You mean like this : http://www.crh.noaa.gov/bou/?n=denver_snowfall

All the ADVERAGES I need.


----------



## broncscott (Dec 9, 2007)

[QUOTE said:


> chrissheerman;809536]i'm a new perso on this site and I probly should have just done a search first but I guess i'll ask anyway other than this map is there a good place on the web to find the local snow adverage for a certain area I see some of you know exactly what the adverage is fo the past 30 years in your area right down to the inch. I live in claremont NH anyone else plowing near by closest ive seen is new york and maine from your posts. thanks hope this question doesnt get anyone pissed


[/QUOTE

I have a laptop in my truck with a Verizon card and I have three sites with streaming weather maps. I use these to know when to stay out or go home and for my own forecasting.
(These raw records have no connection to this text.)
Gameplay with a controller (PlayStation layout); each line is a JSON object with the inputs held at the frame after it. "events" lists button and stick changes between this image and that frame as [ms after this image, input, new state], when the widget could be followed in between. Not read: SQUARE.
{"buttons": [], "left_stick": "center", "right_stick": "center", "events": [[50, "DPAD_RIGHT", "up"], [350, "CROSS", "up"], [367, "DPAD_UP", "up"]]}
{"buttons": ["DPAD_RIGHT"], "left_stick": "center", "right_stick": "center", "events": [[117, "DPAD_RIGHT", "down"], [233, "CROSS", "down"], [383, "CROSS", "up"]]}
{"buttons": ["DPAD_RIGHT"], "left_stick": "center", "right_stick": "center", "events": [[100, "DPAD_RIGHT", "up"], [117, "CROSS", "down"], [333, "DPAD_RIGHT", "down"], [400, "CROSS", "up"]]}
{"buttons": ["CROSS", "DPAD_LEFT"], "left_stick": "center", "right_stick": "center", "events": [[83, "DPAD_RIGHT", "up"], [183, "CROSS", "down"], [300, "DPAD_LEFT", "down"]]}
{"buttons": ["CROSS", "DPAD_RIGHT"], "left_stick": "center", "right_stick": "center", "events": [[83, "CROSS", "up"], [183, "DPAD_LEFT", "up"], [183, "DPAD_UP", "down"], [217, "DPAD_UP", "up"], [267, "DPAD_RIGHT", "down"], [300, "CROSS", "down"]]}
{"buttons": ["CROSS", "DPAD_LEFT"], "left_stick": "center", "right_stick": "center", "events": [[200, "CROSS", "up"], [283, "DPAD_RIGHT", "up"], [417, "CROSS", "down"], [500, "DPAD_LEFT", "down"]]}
Here in Cincinnati NWS and Weather Channel missed on almost every snow fall last year. Snow day got them all. You might want to find a few sites in neighboring cities to get more information and to know whats on the way. You can always call a freind and have them check a weather site. Good luck


----------



## chrissheerman (Sep 17, 2009)

Thanks for the help everyone. BladeScape that link you put up is awesome I could'nt figure out how to get it to show for claremont NH can that been changed for my area? Was there a page before that which gave you a search listing? broncscott that idea of using the laptop in truck sounds cool I see the new ford trucks have a computer printer and web link in them from factory probly because of people with the idea like yours problem for me is the area I plow most likly won't have a wireless connection some places I go the cell phone does'nt even get a signal. thanks for the idea though.


----------



## ultimatelawns (Dec 18, 2011)

If you look at the weather maps it show the forecast for those areas then. The maps were in the past and the 2009- 2010 one that shows iowa getting 50 to 100 was correct. We got 74. Average per year is only 32


----------